TEXTO PARA LEITURA:

_ _ _

A maioria das pessoas provavelmente concordaria que existem algumas ocasiões em que contar uma mentira branca é OK – como quando os pais dizem aos seus filhos que o seu cão de estimação “foi para uma fazenda”. No entanto, onde traçar a linha entre falsidades aceitáveis e não aceitáveis é uma questão complexa, que envolve uma série de argumentos ligados ao debate entre a natureza secular versus o costume.
De acordo com os resultados de uma experiência recente, a honestidade intrínseca de uma pessoa pode ser fortemente influenciada pelo ambiente moral em que ela cresce, fazendo com que pessoas de países corruptos mintam mais facilmente.
Para conduzir o estudo, os pesquisadores examinaram as estatísticas relativas aos níveis de evasão fiscal, políticas fraudulentas e outros indicadores de corrupção, a fim de criar o que eles chamam de um “índice de prevalência de violações de regras (PRV, na sigla em inglês)” para uma série de países no ano de 2003. Eles então realizaram seu experimento com estudantes em idade universitária, que estariam desenvolvendo a sua consciência moral em torno do momento em que estes PRVs estavam sendo relevantes.

_ _ _

EXERCÍCIO CURTO 1:
Localize e copie todas as linhas da listagem em que aparece a palavra "with", diferenciando maiúsculas de minúsculas.

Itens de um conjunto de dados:
_ _ _

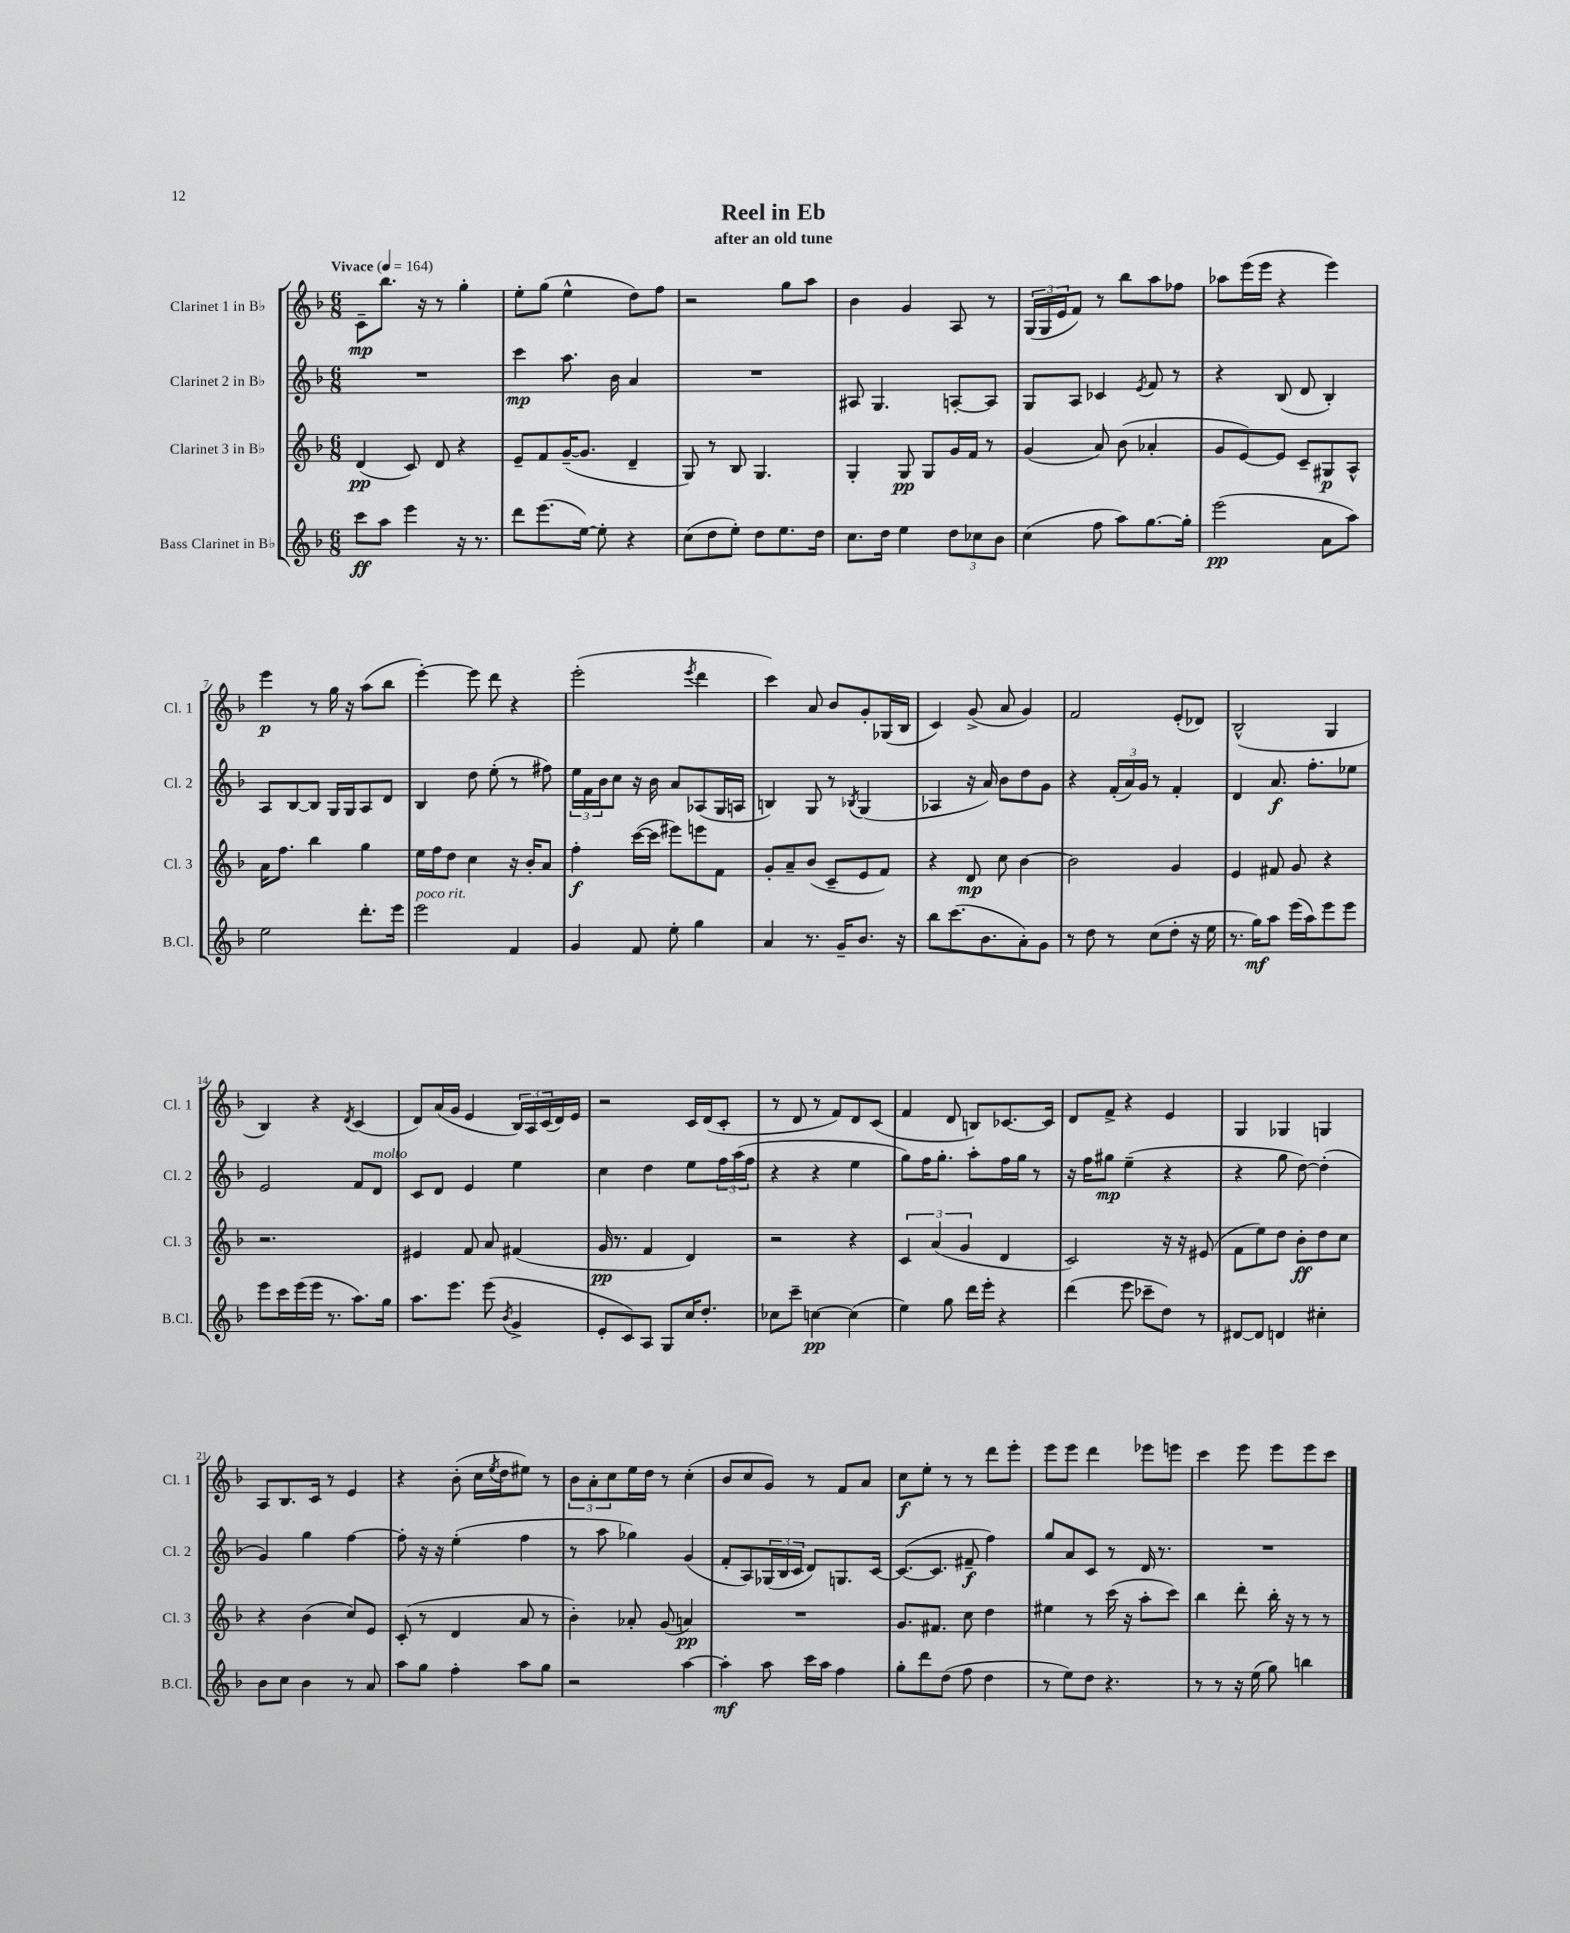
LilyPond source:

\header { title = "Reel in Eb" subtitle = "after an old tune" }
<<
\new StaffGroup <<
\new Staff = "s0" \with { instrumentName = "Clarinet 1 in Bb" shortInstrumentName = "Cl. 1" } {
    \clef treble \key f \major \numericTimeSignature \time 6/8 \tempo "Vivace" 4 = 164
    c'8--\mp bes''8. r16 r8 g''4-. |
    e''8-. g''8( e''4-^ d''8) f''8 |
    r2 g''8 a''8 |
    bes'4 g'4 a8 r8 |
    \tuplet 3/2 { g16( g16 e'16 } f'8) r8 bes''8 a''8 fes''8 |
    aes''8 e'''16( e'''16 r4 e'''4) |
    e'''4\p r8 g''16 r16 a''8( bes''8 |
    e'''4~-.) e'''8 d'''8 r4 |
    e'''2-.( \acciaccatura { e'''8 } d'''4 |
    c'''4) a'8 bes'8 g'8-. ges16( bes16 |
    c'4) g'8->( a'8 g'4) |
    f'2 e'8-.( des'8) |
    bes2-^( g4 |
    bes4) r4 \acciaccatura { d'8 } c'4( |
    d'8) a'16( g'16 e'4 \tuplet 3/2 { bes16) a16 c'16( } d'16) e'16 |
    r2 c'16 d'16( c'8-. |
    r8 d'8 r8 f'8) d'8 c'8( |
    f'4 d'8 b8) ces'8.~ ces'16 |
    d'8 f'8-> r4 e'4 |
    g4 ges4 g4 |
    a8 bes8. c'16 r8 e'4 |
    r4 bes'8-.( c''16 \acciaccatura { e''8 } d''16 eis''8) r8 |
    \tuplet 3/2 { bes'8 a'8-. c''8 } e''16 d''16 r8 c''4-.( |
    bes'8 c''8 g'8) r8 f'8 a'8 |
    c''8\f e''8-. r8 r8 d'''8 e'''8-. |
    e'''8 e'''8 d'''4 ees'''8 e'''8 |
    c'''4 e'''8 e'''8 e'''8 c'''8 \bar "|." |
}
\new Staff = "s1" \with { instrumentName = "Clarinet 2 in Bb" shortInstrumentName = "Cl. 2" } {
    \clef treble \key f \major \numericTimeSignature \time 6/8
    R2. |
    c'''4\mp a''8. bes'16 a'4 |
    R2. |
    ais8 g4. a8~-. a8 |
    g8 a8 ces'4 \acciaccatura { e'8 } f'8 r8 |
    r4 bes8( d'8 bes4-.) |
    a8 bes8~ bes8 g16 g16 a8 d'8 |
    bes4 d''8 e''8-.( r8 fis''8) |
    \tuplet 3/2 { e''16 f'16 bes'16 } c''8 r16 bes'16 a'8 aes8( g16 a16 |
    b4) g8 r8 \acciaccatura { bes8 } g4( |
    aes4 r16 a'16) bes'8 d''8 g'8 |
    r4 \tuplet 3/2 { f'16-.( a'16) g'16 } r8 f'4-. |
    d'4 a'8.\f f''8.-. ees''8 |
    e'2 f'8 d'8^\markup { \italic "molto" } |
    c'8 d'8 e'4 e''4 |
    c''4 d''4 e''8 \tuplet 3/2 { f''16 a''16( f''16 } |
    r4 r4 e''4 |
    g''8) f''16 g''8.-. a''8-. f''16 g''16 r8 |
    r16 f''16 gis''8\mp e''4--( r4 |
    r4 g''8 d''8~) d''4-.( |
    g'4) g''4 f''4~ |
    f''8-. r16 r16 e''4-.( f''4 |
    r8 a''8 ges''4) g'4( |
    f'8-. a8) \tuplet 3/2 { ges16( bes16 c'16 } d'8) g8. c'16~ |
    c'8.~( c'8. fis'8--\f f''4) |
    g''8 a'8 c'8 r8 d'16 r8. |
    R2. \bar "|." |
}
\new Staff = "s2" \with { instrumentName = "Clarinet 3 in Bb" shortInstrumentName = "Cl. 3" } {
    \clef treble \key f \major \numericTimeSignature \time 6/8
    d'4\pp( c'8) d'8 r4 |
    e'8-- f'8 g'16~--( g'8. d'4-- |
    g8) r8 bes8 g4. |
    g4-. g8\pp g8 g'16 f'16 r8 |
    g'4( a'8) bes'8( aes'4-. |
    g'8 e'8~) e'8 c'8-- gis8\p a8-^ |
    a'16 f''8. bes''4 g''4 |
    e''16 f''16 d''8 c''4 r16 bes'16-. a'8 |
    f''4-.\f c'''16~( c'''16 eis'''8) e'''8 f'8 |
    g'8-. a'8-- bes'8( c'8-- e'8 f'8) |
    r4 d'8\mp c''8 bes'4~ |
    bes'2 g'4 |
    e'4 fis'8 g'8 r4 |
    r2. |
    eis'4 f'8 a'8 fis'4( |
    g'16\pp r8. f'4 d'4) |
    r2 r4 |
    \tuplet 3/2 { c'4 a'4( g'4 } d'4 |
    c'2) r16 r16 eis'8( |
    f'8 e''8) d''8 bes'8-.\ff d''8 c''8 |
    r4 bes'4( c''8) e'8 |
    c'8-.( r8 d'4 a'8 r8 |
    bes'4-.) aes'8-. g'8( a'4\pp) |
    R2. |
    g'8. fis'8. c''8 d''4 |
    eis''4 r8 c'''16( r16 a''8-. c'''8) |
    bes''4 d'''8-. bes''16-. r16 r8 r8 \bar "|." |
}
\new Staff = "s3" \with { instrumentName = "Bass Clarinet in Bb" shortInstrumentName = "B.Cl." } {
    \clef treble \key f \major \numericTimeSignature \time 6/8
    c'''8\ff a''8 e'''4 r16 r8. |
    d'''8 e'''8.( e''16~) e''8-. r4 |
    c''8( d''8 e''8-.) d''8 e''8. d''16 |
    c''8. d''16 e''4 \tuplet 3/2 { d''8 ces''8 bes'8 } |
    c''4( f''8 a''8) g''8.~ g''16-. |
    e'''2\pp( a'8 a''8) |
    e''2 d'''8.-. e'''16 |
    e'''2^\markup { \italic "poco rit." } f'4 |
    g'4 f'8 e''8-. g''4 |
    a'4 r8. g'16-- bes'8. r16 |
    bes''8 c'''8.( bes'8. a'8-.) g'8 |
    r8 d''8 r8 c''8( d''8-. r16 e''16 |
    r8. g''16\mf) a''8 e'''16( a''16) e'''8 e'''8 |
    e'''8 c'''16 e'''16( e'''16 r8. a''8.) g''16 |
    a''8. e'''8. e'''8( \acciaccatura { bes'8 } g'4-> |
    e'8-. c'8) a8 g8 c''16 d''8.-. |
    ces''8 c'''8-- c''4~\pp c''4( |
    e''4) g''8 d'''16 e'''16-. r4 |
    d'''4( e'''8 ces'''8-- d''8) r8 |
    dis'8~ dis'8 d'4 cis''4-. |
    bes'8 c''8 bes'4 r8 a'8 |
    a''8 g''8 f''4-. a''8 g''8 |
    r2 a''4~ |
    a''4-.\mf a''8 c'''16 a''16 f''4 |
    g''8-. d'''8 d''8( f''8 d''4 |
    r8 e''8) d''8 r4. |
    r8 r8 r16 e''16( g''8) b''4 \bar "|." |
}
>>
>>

_ _ _

EXERCÍCIO CURTO 2:
Transcreva o trecho do texto sobre honestidade que começa em "A maioria das" e termina em "versus o costume.".

SOLUÇÃO DO EXERCÍCIO 1:
\new Staff = "s0" \with { instrumentName = "Clarinet 1 in Bb" shortInstrumentName = "Cl. 1" } {
\new Staff = "s1" \with { instrumentName = "Clarinet 2 in Bb" shortInstrumentName = "Cl. 2" } {
\new Staff = "s2" \with { instrumentName = "Clarinet 3 in Bb" shortInstrumentName = "Cl. 3" } {
\new Staff = "s3" \with { instrumentName = "Bass Clarinet in Bb" shortInstrumentName = "B.Cl." } {

SOLUÇÃO DO EXERCÍCIO 2:
A maioria das pessoas provavelmente concordaria que existem algumas ocasiões em que contar uma mentira branca é OK – como quando os pais dizem aos seus filhos que o seu cão de estimação “foi para uma fazenda”. No entanto, onde traçar a linha entre falsidades aceitáveis e não aceitáveis é uma questão complexa, que envolve uma série de argumentos ligados ao debate entre a natureza secular versus o costume.